Rag consits of a question encoder, retriever and a generator. The retriever should be a RagRetriever
instance. The question encoder can be any model that can be loaded with AutoModel
and the generator can be any model that can be loaded with AutoModelForSeq2SeqLM
.
This model is a non-finetuned RAG-Sequence model and was created as follows:
from transformers import RagTokenizer, RagRetriever, RagSequenceForGeneration, AutoTokenizer
model = RagSequenceForGeneration.from_pretrained_question_encoder_generator("repo_name")
question_encoder_tokenizer = AutoTokenizer.from_pretrained("repo_name")
generator_tokenizer = AutoTokenizer.from_pretrained("repo_name")
tokenizer = RagTokenizer(question_encoder_tokenizer, generator_tokenizer)
model.config.use_dummy_dataset = True
model.config.index_name = "exact"
retriever = RagRetriever(model.config, question_encoder_tokenizer, generator_tokenizer)
model.save_pretrained("./")
tokenizer.save_pretrained("./")
retriever.save_pretrained("./")
Note that the model is uncased so that all capital input letters are converted to lower-case.

What is required ::
Carry on the RAG model description, picking up right after its final sentence. These records come from an unrelated source.

(Page-level text extractions)
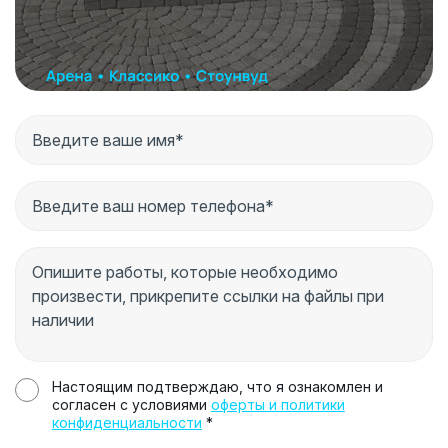
Настоящим подтверждаю, что я ознакомлен и
согласен с условиями
оферты и политики
конфиденциальности
*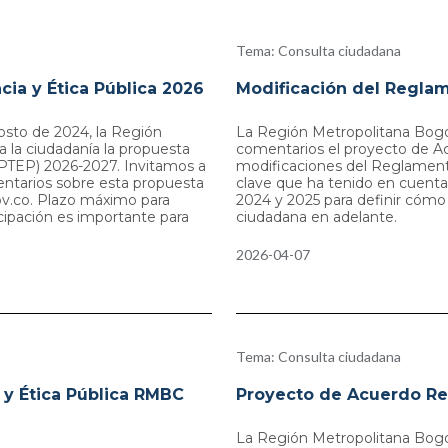
Tema: Consulta ciudadana
ia y Ética Pública 2026
Modificación del Reglam
osto de 2024, la Región
La Región Metropolitana Bogo
la ciudadanía la propuesta
comentarios el proyecto de A
(PTEP) 2026-2027. Invitamos a
modificaciones del Reglamen
entarios sobre esta propuesta
clave que ha tenido en cuenta 
v.co. Plazo máximo para
2024 y 2025 para definir cómo 
icipación es importante para
ciudadana en adelante.
2026-04-07
Tema: Consulta ciudadana
y Ética Pública RMBC
Proyecto de Acuerdo Re
La Región Metropolitana Bogo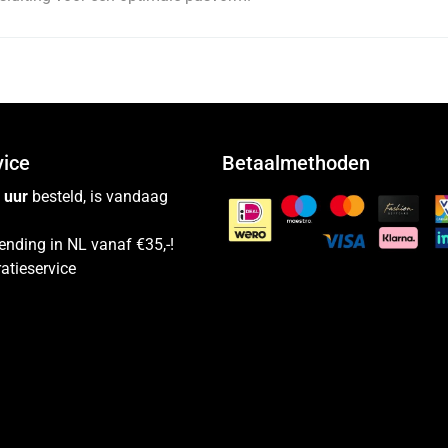
vice
Betaalmethoden
 uur
besteld, is vandaag
ending in NL vanaf €35,-!
atieservice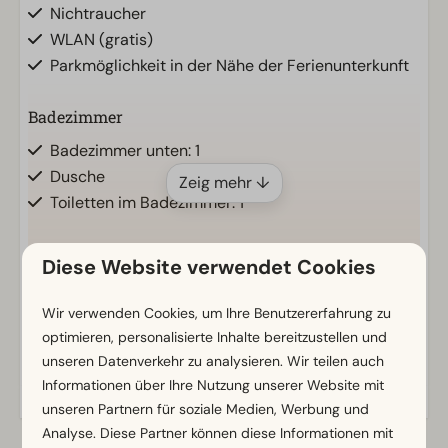
Nichtraucher
WLAN (gratis)
Parkmöglichkeit in der Nähe der Ferienunterkunft
Badezimmer
Badezimmer unten: 1
Dusche
Zeig mehr ↓
Toiletten im Badezimmer: 1
Außenbereich
Diese Website verwendet Cookies
Sonnenschirm
Terrasse
Wir verwenden Cookies, um Ihre Benutzererfahrung zu
optimieren, personalisierte Inhalte bereitzustellen und
Garten
Energielabel(s)
unseren Datenverkehr zu analysieren. Wir teilen auch
Gartenmöbel
Informationen über Ihre Nutzung unserer Website mit
unseren Partnern für soziale Medien, Werbung und
Küche
Analyse. Diese Partner können diese Informationen mit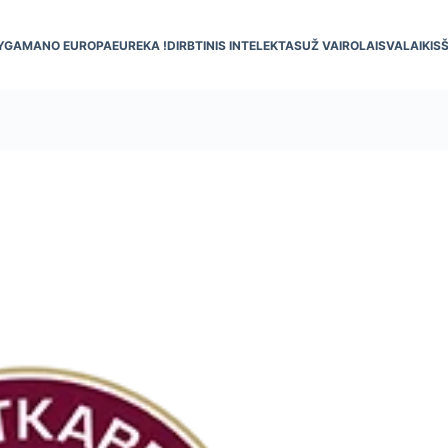
YGA
MANO EUROPA
EUREKA !
DIRBTINIS INTELEKTAS
UŽ VAIRO
LAISVALAIKIS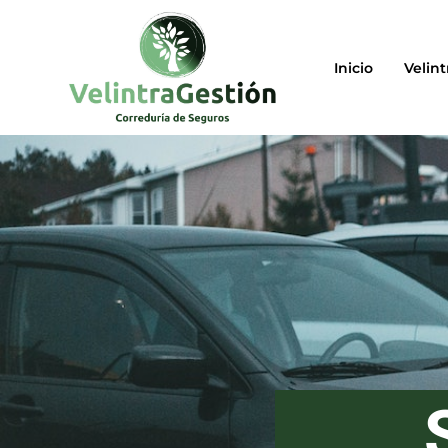
Inicio
Velint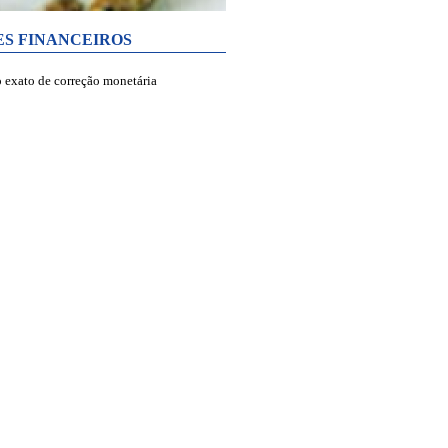
ES FINANCEIROS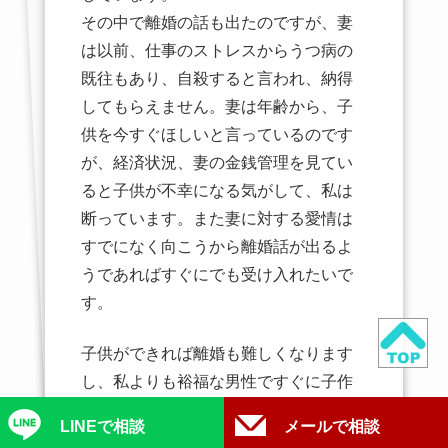
その中で離婚の話も出たのですが、妻
は以前、仕事のストレスからうつ病の
既往もあり、自殺すると言われ、納得
してもらえません。妻は年齢から、子
供を今すぐほしいと言っているのです
が、経済状況、妻の金銭管理を見てい
ると子供が不幸になる気がして、私は
断っています。また妻に対する愛情は
すでになく向こうから離婚話が出るよ
うであればすぐにでも受け入れたいで
す。
子供ができれば離婚も難しくなります
し、私よりも裕福な男性ですぐに子作
りしてくれる男性が現れれば別れるこ
LINEで相談
メールで相談
とに同意していただけるのではと思っ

Output below ::
Usage:
Note: the model uses the dummy retriever as a default. Better results are obtained by using the full retriever,
by setting config.index_name="legacy"
and config.use_dummy_dataset=False
.
The model can be fine-tuned as follows:
from transformers import RagTokenizer, RagRetriever, RagTokenForGeneration
tokenizer = RagTokenizer.from_pretrained("repo_name")
retriever = RagRetriever.from_pretrained("repo_name")
model = RagTokenForGeneration.from_pretrained("repo_name", retriever=retriever)
input_dict = tokenizer.prepare_seq2seq_batch("who holds the record in 100m freestyle", "michael phelps", return_tensors="pt")
outputs = model(input_dict["input_ids"], labels=input_dict["labels"])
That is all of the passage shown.